Melihat ada kesempatan di dalam jeda lain yang tercipta, Fujiwara mengganti topik segera. Mengesampingkan selera pribadinya, ia meminta izin untuk bertanya. Yahagi merespon dengan sedikit sentuhan canda. “Sila tanyakan apa saja, Nona.”
Akan tetapi, tidak ada yang mengira-ngira pertanyaan dari sang nona konglomerat. Watanabe, Ichinose dan Yahagi seketika memiringkan kepala bersamaan. Yang ditanyakan oleh Fujiwara adalah, bagaimana pendapat ketiga kawannya itu terkait seorang siswa bernama Satou Sakunosuke.
“Satou-kun, ya ....” Ichinose bergumam, sekaligus mengunyah makanan dengan ujung sumpit masih di ambang bibir. Karena diam terlalu lama, Yahagi pun mengutarakan pendapatnya duluan. “Satou, ya. Menurutku dia biasa saja. Agak otaku, tapi masih dalam batas wajar.”

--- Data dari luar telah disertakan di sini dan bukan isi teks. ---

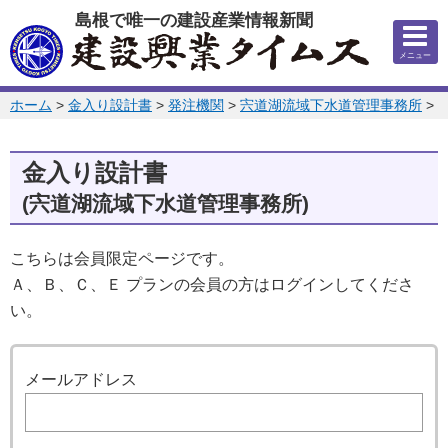
このページの本文へ
島根で唯一の建設産業情報新聞
メニュー
このページの位置:
ホーム
>
金入り設計書
>
発注機関
>
宍道湖流域下水道管理事務所
>
2
金入り設計書
(宍道湖流域下水道管理事務所)
こちらは会員限定ページです。
Ａ、Ｂ、Ｃ、Ｅ プランの会員の方はログインしてくださ
い。
ログイン
メールアドレス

Ketika sang gadis berambut hime cut selesai, Ichinose mengambil gilirannya kembali. “Kalau buatku, Satou-kun orang yang baik, sih. Aku pernah dibantu mengerjakan tugas bahasa Inggris dulu. Kalau tidak salah Rui-chan juga pernah dibantu, kan, dulu?”
“Eh?!” Watanabe gelagapan mendengar namanya disebut tiba-tiba. Ia seketika memalingkan muka, dan menundukkan kepala sembari bergumam. Fujiwara menatap heran gelagat tersebut.
“Rui, jangan-jangan kau masih takut dengan Satou, ya?” Celetukan Yahagi menarik perhatian Fujiwara. Ia langsung menanyakan maksudnya.
“Tidak, tidak! Bukan begitu! Aku cuma ...,” Watanabe menyela sebelum Yahagi melanjutkan kalimatnya, “aku cuma kadang merasa tidak nyaman dengan ekspresinya Satou-kun. Bagaimana mengatakannya, ... agak dingin?”